Against the Jets, Brady was not sacked and he was hit only four times -- a light day for him compared to other weeks this season when he's been battered. Yet he still completed just under 53 percent of his passes for 257 yards and a season-low 6.76 yards per attempt. 

"Well, I've got to hit the open . . . If the throws are there I've got to be able to make them," he said on Friday. "It's disappointing when I don't. To me, it just comes back to technique and fundamentals and making sure everything is working and that's the consistent daily thing that you're working on. I'm always working on my accuracy.

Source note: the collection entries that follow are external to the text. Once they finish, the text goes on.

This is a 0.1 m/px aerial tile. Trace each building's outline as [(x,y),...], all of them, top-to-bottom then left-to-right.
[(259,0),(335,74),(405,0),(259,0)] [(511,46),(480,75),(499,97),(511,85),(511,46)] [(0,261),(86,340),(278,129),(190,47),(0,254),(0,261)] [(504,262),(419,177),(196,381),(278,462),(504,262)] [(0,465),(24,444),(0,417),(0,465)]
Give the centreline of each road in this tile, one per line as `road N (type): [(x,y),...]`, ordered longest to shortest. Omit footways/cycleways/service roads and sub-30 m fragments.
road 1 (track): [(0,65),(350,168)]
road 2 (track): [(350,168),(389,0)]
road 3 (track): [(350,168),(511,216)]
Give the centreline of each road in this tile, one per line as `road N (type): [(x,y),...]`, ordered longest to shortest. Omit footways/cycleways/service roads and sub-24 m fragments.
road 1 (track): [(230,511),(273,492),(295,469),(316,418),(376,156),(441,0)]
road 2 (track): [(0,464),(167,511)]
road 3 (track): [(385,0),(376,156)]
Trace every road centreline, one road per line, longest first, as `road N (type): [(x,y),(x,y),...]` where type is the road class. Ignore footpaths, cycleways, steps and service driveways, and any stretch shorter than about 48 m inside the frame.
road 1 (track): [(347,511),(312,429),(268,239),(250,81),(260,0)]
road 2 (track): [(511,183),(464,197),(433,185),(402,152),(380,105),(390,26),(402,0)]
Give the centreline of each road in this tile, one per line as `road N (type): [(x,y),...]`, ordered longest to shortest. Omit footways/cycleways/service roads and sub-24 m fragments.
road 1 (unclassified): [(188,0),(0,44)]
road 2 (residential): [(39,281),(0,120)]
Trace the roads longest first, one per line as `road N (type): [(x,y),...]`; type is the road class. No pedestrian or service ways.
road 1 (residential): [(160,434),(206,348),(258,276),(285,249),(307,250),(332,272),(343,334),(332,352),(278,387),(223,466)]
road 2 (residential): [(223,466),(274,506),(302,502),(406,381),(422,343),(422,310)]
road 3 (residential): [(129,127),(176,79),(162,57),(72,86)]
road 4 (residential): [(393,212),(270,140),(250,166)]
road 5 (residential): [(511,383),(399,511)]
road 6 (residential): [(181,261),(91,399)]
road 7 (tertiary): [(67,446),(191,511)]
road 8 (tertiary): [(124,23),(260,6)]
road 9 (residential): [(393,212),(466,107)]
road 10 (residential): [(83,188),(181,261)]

"I wish I hit them all. I'm capable of hitting them all and I need to be able to do that. I said last week that some of these games wouldn't be as close if I was playing better in the red area. I think some of those missed opportunities in the pass game with me hitting guys would really help our team. Hopefully, I can do a better job for this team."

Brady is no longer listed on the Patriots injury report, but he dealt with a left shoulder injury against both the Bucs and the Jets, and it's worth wondering if that somehow impacted how his passes traveled in those games. Balance is key in Brady's world, and even though he can make flat-footed throws look easy, perhaps an injury to his front side limited his ability to place the ball where he wanted. 

Keeping Brady upright could go a long way in helping the 40-year-old regain his form from Weeks 2-4 when he didn't dip below a 104 quarterback rating. Bill Belichick said earlier this week that part of the reason the Jets pass-rush wasn't quite as effective as others they'd faced this year was his team's ability to run the ball. Productive rushing attempts on first and second down mean manageable third downs, which mean shorter pass attempts. Those of course, in theory, lead to less time standing in the pocket and a healthier quarterback.

"It's great," Brady said of his team's recent surge running the football. "I mean, to be able to run the ball consistently in the NFL is important for every offense. It does take a lot of . . . I wouldn't say pressure, it's just production. If 400 yards of offense is what you're looking for and you can get 150 from your running game, the 250 has got to come in the passing game. If you're getting 50 yards in the rushing game then it means you've got to throw for more.

"I don't think it's pressure it's just overall you're going to get production in different areas and the backs are a big part of our offense and handing the ball off to them is an easy way for us to gain yards if we're all coordinated and doing the right thing. But those guys are running hard. The line is doing a great job up front finishing blocks and so forth."

Against the Falcons and their talented -- though underperforming -- offense this weekend, the running game could be key. First, it could help the Patriots defense by controlling possession and keeping Matt Ryan, Julio Jones, Devonta Freeman and Tevin Coleman off the field. Next are the obvious advantages for the signal-caller who could use a stress-free day in the pocket to help him solve his recent accuracy issues.